実演鑑賞
満足度★★★★
夫(佐藤銀平)が失踪して一年、その空き巣に男(寺十吾)が入り込む。男女(野々村のん)が慣れたところで夫が現われる。さて、彼らはどう選択するか。何度も劇化された設定だが、この舞台は、シチュエーションを火山噴火の大災害後の避難住宅に設定し、「峠のわが家」と「浜辺の唄」という類似のメロディをもつ曲を絡ませて、小劇場エンタテイメントにまとめている。
こういう芝居ではもうベテランの域の横山拓也の脚本はずいぶん無理矢理の物語を会話の妙で引っ張りながら面白く見せる。見せられてしまうから、うまいのである。

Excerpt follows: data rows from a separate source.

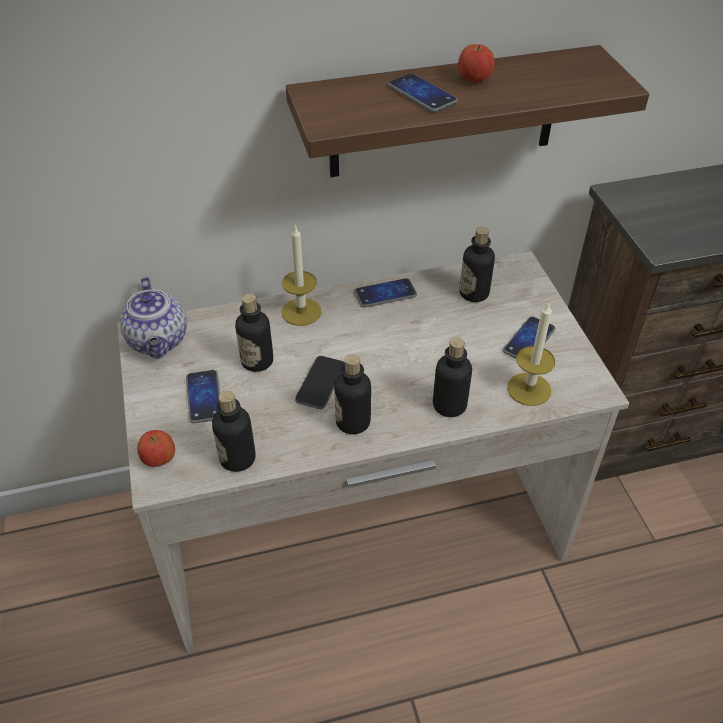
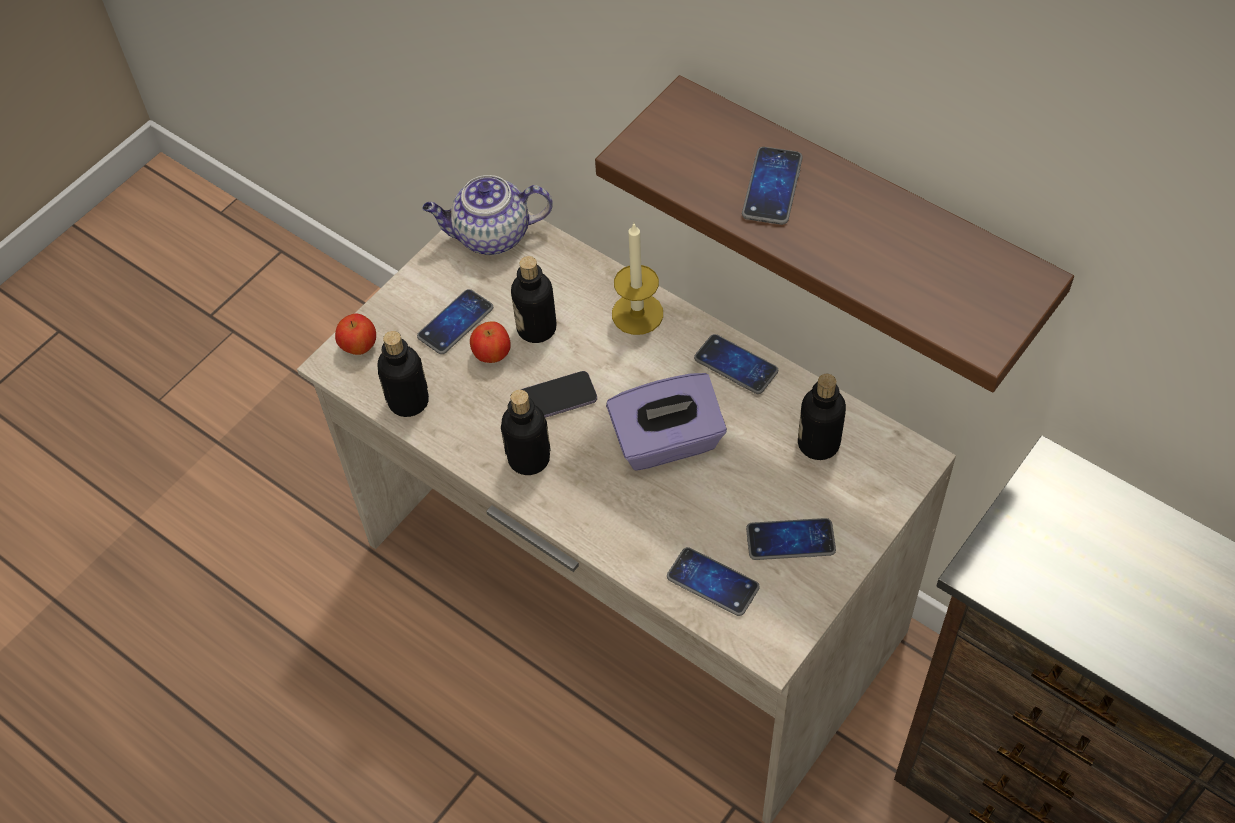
camera: 55 degrees right, 10 degrees up
teapot [120,277,187,359] -> teapot turned 45 degrees clockwise [422,175,553,255]
bottle [433,337,472,417] -> none
apple [458,44,495,84] -> apple moved to [470,321,511,363]
candle [507,301,555,406] -> phone [667,547,760,616]
none -> purple tissue box [606,373,727,471]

こういう芝居では役者も重要なのだが、座組もユニークで作者は大阪(もう東京といっても良いが)の横山、俳優で出ている名古屋の小劇場作家(此も東京での活動が多くなった)佃典彦、それに演出も俳優も、の者寺十吾。主宰女優の野々村のんは青年座。演出の五十嵐明は青年座の役者(演出も時々)。バラバラで、結局それがこの異常事態以のドラマを生かしている。特に演技はメインではない寺十吾と佃典彦を脚本がうまく生かしている。佃は、ドラマに介入してくる第三者という無責任な役柄を快演して、この戯曲を支えている。最も今風な人間である。
面白くは見られる小芝居で、劇場満席は喜ばしいことだが、特異な設定なのに、横山らしいコクがない。だからドーだっていうの、懐メロじゃだまされないよ、というところもある。